DATASET RECORDS Start Marker
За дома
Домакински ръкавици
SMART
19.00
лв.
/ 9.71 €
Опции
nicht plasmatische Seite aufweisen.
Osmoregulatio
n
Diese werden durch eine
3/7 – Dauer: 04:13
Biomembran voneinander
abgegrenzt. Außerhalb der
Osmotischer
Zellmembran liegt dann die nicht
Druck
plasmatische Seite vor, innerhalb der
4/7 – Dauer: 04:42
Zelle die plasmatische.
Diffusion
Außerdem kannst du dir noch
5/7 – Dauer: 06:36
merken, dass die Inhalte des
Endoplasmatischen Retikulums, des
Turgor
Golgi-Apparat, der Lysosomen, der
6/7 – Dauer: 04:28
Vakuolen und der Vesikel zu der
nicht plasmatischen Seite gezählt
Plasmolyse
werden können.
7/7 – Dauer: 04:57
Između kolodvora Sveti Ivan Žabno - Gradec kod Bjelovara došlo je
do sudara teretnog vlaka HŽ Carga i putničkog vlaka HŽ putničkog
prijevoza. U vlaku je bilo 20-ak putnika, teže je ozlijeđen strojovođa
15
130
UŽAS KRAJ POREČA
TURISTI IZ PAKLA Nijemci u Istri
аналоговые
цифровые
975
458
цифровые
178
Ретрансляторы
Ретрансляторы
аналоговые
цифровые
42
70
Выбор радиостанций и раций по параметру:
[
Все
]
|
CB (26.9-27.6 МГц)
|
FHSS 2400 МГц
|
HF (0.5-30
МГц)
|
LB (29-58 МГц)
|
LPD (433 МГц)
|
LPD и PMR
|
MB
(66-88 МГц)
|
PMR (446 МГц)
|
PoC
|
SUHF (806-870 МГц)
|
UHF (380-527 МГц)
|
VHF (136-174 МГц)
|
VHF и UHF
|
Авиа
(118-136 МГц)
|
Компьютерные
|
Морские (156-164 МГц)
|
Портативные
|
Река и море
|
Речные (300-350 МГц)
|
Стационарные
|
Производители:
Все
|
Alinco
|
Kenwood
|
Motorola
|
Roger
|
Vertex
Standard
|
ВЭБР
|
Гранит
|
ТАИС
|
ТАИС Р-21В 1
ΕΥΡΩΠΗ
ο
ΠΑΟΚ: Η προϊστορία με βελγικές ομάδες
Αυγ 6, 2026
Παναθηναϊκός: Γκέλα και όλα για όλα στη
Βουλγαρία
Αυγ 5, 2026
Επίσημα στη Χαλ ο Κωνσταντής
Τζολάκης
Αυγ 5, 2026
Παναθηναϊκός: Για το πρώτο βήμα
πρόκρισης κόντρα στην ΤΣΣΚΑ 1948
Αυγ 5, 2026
DATASET RECORDS End Marker
Once you have found every line above holding the word "Παναθηναϊκός", copy those lines.

Παναθηναϊκός: Γκέλα και όλα για όλα στη
Παναθηναϊκός: Για το πρώτο βήμα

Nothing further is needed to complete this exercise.